The 69-year-old CBS Correspondent chatted with the Washington Post ahead of the premiere episode and opened up about what went into guest hosting the program.
“I work in television news, which is a totally different animal. I’m used to talking to one camera,” he shared with the paper. “Here, you had, I think, four cameras — one swoops in from the side, you talk to that one at the end of one commercial, and then swoops to another one you have to talk to after a commercial, and then the contestants are over on the other side. The thing that I was most surprised about was just how fast-paced it is.”
Bill revealed that he only had one day to rehearse for his appearance, ahead of filming.
“I probably could have used two,” he admits, and added that he quickly picked up on the correct Jeopardy! lingo: contestants give “responses,” not answers, and hosts say a response is “incorrect” instead of wrong.
Bill added that there were a “couple of times I had to pinch myself to say, ‘Oh my gosh! Look where I am. This is crazy’. It looks just like it looks on television. You’re not watching on the box, you’re actually there. The big screen and the questions and the podiums with the guests and the directors and the producers and the whole thing. It is quite surreal.”

- _Data records_:
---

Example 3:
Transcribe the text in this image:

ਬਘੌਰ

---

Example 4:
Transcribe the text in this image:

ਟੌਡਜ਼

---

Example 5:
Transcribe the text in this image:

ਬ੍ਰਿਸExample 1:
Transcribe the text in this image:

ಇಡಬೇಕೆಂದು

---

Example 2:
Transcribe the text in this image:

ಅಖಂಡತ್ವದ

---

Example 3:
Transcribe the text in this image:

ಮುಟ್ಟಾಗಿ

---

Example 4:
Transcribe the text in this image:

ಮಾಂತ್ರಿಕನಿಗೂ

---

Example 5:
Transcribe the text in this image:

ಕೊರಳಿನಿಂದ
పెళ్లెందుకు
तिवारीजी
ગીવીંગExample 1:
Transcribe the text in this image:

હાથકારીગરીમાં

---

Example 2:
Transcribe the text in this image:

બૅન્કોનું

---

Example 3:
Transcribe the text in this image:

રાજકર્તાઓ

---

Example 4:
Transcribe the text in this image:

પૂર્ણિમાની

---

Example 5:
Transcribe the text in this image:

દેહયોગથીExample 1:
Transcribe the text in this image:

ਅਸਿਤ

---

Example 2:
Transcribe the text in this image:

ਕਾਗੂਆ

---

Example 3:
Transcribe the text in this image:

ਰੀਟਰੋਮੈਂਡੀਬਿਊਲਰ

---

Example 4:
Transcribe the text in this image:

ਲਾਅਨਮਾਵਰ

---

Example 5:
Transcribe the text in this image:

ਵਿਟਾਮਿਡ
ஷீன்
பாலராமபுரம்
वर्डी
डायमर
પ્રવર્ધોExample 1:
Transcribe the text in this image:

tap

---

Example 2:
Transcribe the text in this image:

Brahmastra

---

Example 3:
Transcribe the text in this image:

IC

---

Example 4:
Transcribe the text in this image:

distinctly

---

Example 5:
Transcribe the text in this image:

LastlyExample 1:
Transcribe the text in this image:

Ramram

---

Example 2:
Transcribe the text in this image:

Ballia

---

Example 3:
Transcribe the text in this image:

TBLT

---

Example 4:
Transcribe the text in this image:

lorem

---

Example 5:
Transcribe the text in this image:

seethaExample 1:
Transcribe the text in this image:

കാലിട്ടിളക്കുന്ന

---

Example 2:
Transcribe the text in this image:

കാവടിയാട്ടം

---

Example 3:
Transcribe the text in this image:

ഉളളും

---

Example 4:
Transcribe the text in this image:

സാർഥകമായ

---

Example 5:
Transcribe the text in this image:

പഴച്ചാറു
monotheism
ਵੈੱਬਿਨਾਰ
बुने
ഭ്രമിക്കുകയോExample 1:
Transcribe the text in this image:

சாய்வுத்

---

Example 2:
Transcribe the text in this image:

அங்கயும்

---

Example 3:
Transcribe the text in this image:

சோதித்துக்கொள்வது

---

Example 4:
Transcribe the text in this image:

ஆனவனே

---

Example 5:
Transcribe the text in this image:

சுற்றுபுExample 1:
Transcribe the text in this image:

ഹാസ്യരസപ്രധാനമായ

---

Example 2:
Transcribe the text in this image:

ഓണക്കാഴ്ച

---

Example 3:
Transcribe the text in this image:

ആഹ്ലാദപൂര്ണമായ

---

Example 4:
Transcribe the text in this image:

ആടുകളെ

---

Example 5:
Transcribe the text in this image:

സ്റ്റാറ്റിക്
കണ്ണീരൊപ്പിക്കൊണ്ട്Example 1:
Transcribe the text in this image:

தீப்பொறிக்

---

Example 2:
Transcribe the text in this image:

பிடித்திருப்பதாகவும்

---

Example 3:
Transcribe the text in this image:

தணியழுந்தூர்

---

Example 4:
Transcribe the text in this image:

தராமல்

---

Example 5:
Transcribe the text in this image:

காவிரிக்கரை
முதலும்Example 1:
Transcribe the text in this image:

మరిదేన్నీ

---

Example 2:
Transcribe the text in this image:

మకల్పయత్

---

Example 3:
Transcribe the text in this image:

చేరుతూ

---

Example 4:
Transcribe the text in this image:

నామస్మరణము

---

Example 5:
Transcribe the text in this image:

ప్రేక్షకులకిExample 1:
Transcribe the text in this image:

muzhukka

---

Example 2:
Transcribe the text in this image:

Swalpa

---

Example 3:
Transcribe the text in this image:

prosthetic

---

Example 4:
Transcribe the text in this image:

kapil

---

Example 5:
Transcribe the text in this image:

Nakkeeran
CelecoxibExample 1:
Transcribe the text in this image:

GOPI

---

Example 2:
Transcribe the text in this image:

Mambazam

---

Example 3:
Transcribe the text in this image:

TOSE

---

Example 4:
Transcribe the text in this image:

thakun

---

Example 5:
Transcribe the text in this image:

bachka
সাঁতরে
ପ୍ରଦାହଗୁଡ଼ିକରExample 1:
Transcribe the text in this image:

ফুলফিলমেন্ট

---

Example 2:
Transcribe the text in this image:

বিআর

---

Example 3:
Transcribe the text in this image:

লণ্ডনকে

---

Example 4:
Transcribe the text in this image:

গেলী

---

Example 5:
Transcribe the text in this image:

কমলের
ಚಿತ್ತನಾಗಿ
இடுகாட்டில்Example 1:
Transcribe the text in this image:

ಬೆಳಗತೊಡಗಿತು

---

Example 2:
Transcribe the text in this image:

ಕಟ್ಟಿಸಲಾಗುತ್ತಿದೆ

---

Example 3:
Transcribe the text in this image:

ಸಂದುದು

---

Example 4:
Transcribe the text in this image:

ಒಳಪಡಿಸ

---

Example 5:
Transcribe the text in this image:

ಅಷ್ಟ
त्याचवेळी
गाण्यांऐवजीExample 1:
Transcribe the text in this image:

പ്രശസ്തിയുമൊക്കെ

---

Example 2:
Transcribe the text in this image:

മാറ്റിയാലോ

- _Work instructions_:
**a.** Print the part of the passage on the Jeopardy! guest host that runs from "The 69-year-old CBS" down to "hosting the program.", copying every word as it appears.
**b.** Proceed with the passage about the CBS correspondent's Jeopardy! guest-hosting stint, writing on from the point where it stops.
Nothing in the entries has any bearing on what you are asked to do here.

- _Outputs for the tasks_:
**a.**
The 69-year-old CBS Correspondent chatted with the Washington Post ahead of the premiere episode and opened up about what went into guest hosting the program.

**b.**
“It becomes easier, show by show,” he shared about hosting. “Around show seven, I was like, ‘I think I’ve got this!’ I was feeling a little bit more comfortable. Then you’ve got show eight, nine, 10 and you’re out.”
Like with guest hosts in the past weeks, Jeopardy will be donating to a charity of Bill‘s choice, in an equal amount to the cumulative winnings of the contestants that compete while they’re hosting.
He has chosen the Media Fellowship House, which is a non-partisan interracial and interfaith organization based in Media, Pennsylvania. The house has been used to hold programs for children and senior citizens, and also host civics groups and civil rights activities.
Jeopardy! airs weekdays. Check your local listings for times and channels.